BIO 256 - Computer Applications in Biology
Assignment 2 - Internet Mailing Lists
Electronic mail forms the basis of mailing lists (also called "listservs", after Listserv, one of the earliest, and still popular, pieces of software for managing them). Mailing lists are designed to facilitate the exchange of information on a specific topic. For example, a scientist might set up a mailing list for people interested in gene sequencing. These interested people will then subscribe to the list. Then, any message sent to the list is automatically sent to everyone who has subscribed to the list. This allows a discussion of gene sequencing by all interested parties.
In unmoderated lists, a message that you send to the list automatically goes to everyone on the list, and you receive a copy of everything that anyone sends to the list. In moderated lists, a moderator, usually but not always at the site that hosts the list, selects from among the messages sent to the list, often removing those that don't fit the topic, and sends the results to the subscribers.
Lists may have other features, such as the ability to receive "digests" (all the list mail for a certain period assembled into one message). Many lists now have interfaces through the World Wide Web, making it easier to change your settings or even subscribe and unsubscribe.
It's not even necessary to have access to computers with list manager software in order to have your own mailing list. Services on the Web, such as Yahoo Groups, allow you to easily create and manage your own email list. You pay nothing for the service; like much else on the web, revenue comes from advertising.
Although web interfaces make things easier, many lists still rely on commands sent to the list manager in the body of an email message. Most of these lists have three email addresses, and it is important to know what each one does.

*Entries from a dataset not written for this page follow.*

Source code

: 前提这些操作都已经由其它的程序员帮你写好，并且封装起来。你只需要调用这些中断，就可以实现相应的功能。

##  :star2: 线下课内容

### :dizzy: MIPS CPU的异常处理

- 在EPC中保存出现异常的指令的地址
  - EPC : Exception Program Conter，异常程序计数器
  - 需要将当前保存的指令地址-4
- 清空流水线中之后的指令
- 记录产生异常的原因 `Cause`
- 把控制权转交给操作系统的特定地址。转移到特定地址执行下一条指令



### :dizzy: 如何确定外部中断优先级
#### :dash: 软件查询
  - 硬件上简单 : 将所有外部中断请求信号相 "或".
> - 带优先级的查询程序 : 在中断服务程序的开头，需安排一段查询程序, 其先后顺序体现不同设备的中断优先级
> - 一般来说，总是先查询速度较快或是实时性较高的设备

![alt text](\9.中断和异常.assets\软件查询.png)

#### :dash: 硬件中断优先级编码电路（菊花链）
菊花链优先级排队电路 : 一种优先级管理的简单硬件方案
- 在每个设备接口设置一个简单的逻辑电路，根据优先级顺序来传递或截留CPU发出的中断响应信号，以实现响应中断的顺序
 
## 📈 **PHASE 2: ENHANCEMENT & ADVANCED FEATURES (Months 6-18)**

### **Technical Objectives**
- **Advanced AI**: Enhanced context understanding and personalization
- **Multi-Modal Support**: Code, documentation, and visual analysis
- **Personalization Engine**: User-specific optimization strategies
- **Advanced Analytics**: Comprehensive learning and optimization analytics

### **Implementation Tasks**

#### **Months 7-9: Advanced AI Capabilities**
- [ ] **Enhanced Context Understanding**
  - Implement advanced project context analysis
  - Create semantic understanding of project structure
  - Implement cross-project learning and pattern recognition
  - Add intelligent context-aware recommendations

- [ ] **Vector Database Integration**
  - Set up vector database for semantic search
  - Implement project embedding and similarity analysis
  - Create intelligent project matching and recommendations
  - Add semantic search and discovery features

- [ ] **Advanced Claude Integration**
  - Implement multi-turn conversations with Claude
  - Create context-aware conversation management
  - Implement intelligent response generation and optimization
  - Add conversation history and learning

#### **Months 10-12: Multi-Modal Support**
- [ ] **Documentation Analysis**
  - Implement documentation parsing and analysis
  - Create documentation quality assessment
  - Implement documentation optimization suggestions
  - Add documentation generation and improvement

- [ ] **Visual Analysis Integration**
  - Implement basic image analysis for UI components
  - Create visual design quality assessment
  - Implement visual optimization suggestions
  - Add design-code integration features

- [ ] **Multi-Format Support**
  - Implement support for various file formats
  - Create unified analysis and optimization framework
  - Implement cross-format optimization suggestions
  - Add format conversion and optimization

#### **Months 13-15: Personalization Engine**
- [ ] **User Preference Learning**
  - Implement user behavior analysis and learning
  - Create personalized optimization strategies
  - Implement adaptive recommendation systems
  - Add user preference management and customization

You can imagine that it is crucial to choose the right address for different purposes. If you send a long message to the list manager (a computer program) instead of the list, it will send you back an error message for every line of your message it didn't understand (usually all of them). If you send an unsubscribe command to the list, dozens or hundreds of people will know that you weren't paying attention.
It is also important when you reply to a message on a list to look and see who the reply is going to. Some lists are set so that the reply goes to the list, and others are set to reply to the sender. Even I have made the mistake of sending a message to a list when it was intended for a specific member. There is a famous story of a job announcement appearing on a biology list, and a professor responding by mistake to the list (rather than the person sending the announcement) to express interest in the job, and ask for complete confidentiality, because he didn't want his current employer to know that he was applying.
To subscribe to a list, you ordinarily send a message to the list manager computer program. It may be LISTSERV or LISTPROC or MAJORDOMO or even something else, so that it has an email address in the form LISTPROC@csupomona.EDU. If you have a signature file, turn it off (if you don't know what a signature file is, don't worry about it), and don't use "styled text" (bold, colors, etc.) or graphics. The subject line should be left blank unless there are instructions to do otherwise.
The body of the message should have one line, in the form:
subscribe [list name] [your first name] [your last name]
subscribe cancer-l John Doe
To unsubscribe, send a message to the list manager program with the single line:
signoff [list name]
Instead of "signoff", some lists allow or expect "unsub" or "unsubscribe".